Hätte der Sparer dagegen die 20.508 Euro über die Jahre festverzinslich zu vier Prozent angelegt, hätte er nach Abzug der Steuern und Berücksichtigung des Sparerfreibetrages ein Kapital von 34.400 Euro aufgebaut. Die garantierte Versicherungsrente von 160 Euro könnte der Sparer sich aus dem Kapitalstock locker über 30 Jahre selbst zahlen - für die Rente von 310 Euro hingegen reicht das Kapital jedoch nicht einmal für 12 Jahre. Damit ist die Rürup-Rente also vor allem eine Wette auf ein langes Leben - und darauf, dass ein Direktversicherer tatsächlich die versprochenen Überschüsse erwirtschaftet.

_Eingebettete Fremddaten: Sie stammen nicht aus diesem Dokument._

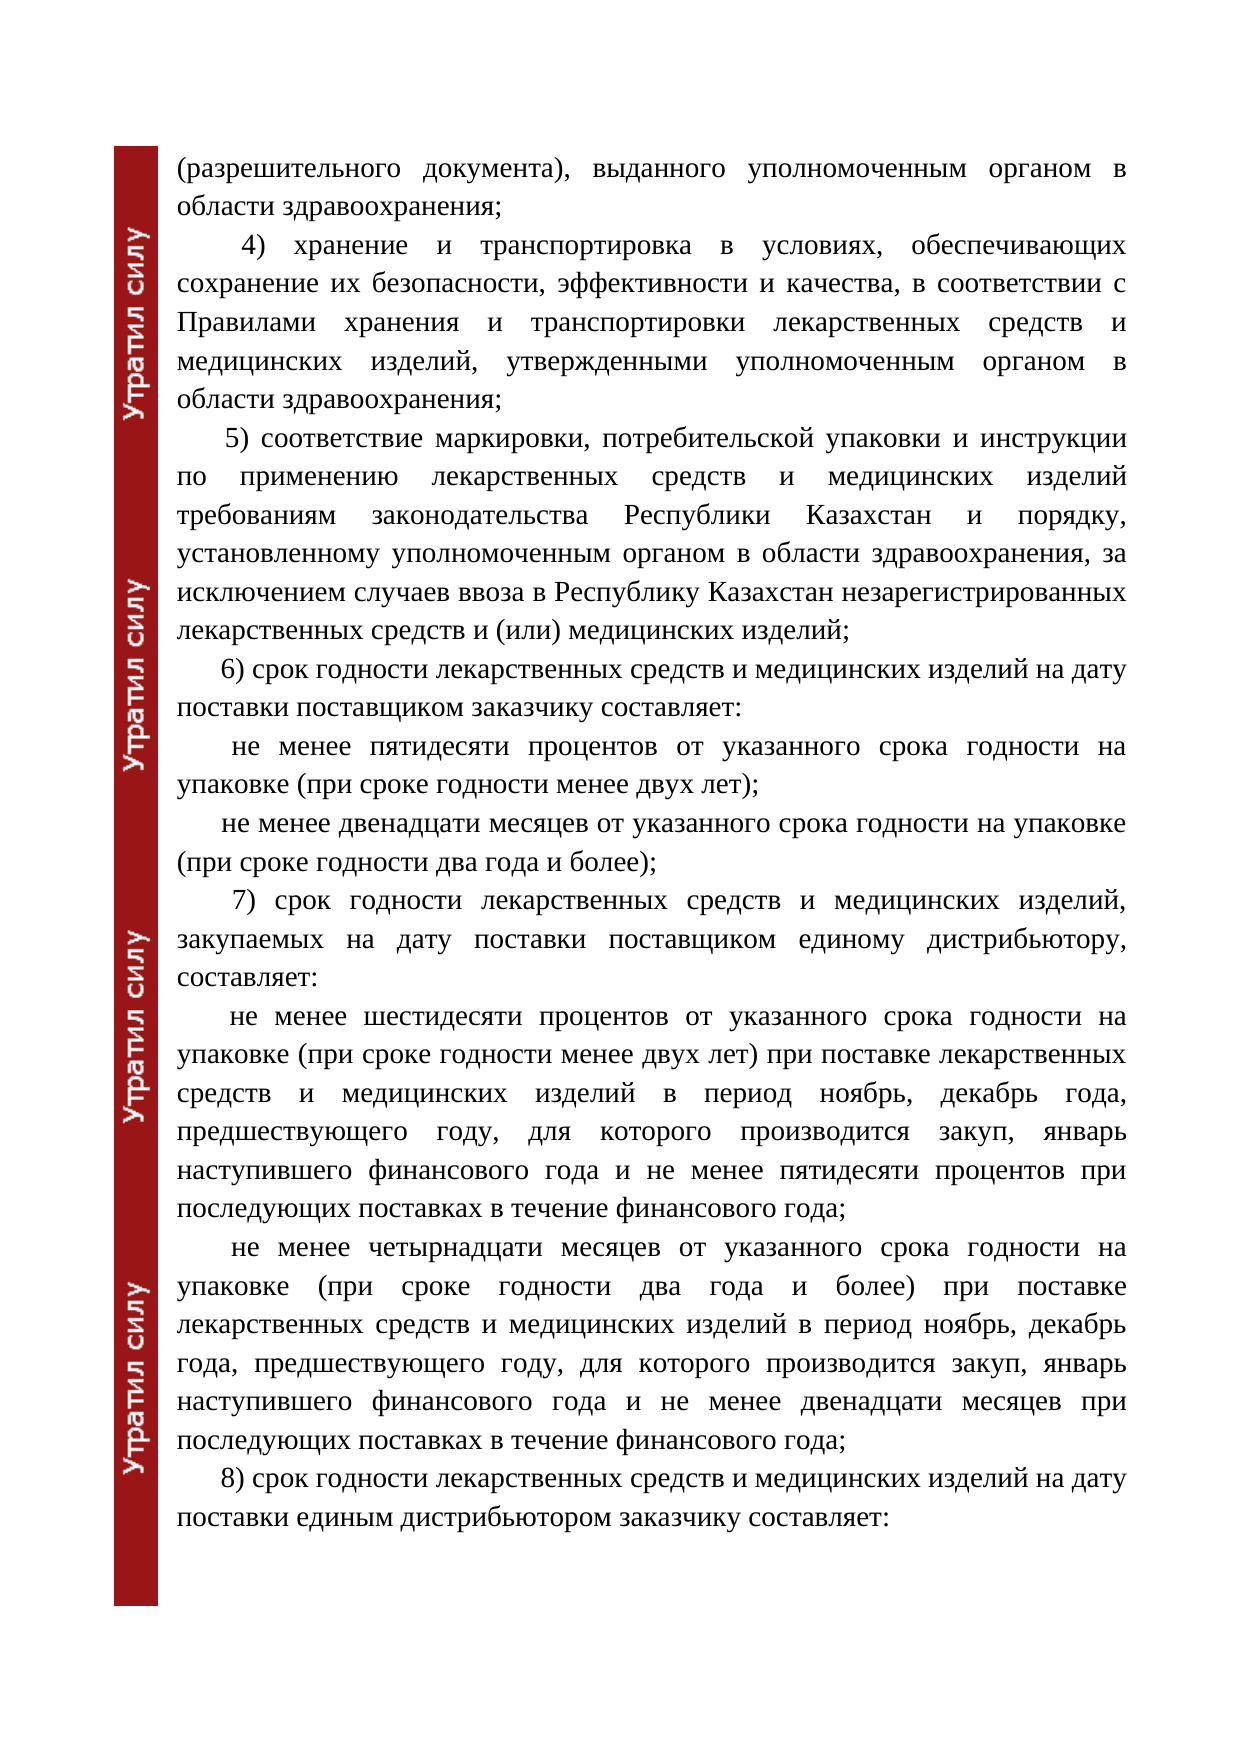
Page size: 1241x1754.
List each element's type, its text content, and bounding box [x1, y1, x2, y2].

text 8) срок годности лекарственных средств и медицинских изделий на дату поставки единым дистрибьютором заказчику составляет: [112, 1460, 1128, 1532]
text не менее шестидесяти процентов от указанного срока годности на упаковке (при сроке годности менее двух лет) при поставке лекарственных средств и медицинских изделий в период ноябрь, декабрь года, предшествующего году, для которого производится закуп, январь наступившего финансового года и не менее пятидесяти процентов при последующих поставках в течение финансового года; [112, 998, 1128, 1224]
picture [114, 1532, 158, 1606]
picture [114, 222, 158, 227]
text 3) непревышение утвержденных уполномоченным органом в области здравоохранения предельных цен по международному непатентованному названию и торговому наименованию (при наличии) с учетом наценки единого дистрибьютора (в случае закупа единым дистрибьютором), цены в объявлении или приглашении на закуп, за исключением незарегистрированных лекарственных средств и медицинских изделий, ввезенных на территорию Республики Казахстан на основании заключения (разрешительного документа), выданного уполномоченным органом в области здравоохранения; [112, 150, 1128, 222]
text не менее четырнадцати месяцев от указанного срока годности на упаковке (при сроке годности два года и более) при поставке лекарственных средств и медицинских изделий в период ноябрь, декабрь года, предшествующего году, для которого производится закуп, январь наступившего финансового года и не менее двенадцати месяцев при последующих поставках в течение финансового года; [112, 1229, 1128, 1455]
picture [114, 415, 158, 420]
text 4) хранение и транспортировка в условиях, обеспечивающих сохранение их безопасности, эффективности и качества, в соответствии с Правилами хранения и транспортировки лекарственных средств и медицинских изделий, утвержденными уполномоченным органом в области здравоохранения; [112, 227, 1128, 415]
picture [114, 993, 158, 998]
text 7) срок годности лекарственных средств и медицинских изделий, закупаемых на дату поставки поставщиком единому дистрибьютору, составляет: [112, 882, 1128, 993]
picture [114, 723, 158, 728]
text не менее пятидесяти процентов от указанного срока годности на упаковке (при сроке годности менее двух лет); [112, 728, 1128, 800]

Natürlich müssen die Rürup-Renten später - wie alle anderen Erträge im Alter - versteuert werden. Allerdings entsteht dabei oft fälschlich der Eindruck, ein Großteil der Rürup-Rente würde ans Finanzamt wandern. Ein privat versichertes Ehepaar mit einer gesetzlichen Rente von 1.500 Euro im Monat und einer Rürup-Rente von 500 Euro zahlt nach heutiger Rechtslage 2020 keinen Cent Steuern auf die Rente. Denn sie bleiben mit ihren Einkünften unterhalb der Grenze, bei der überhaupt eine Steuerpflicht ausgelöst wird. Und natürlich müssen auch die Zinsen aus dem selbst angesparten Kapital im Beispiel versteuert werden - allerdings auch nur dann, wenn das Einkommen insgesamt überhaupt eine Steuerpflicht auslöst.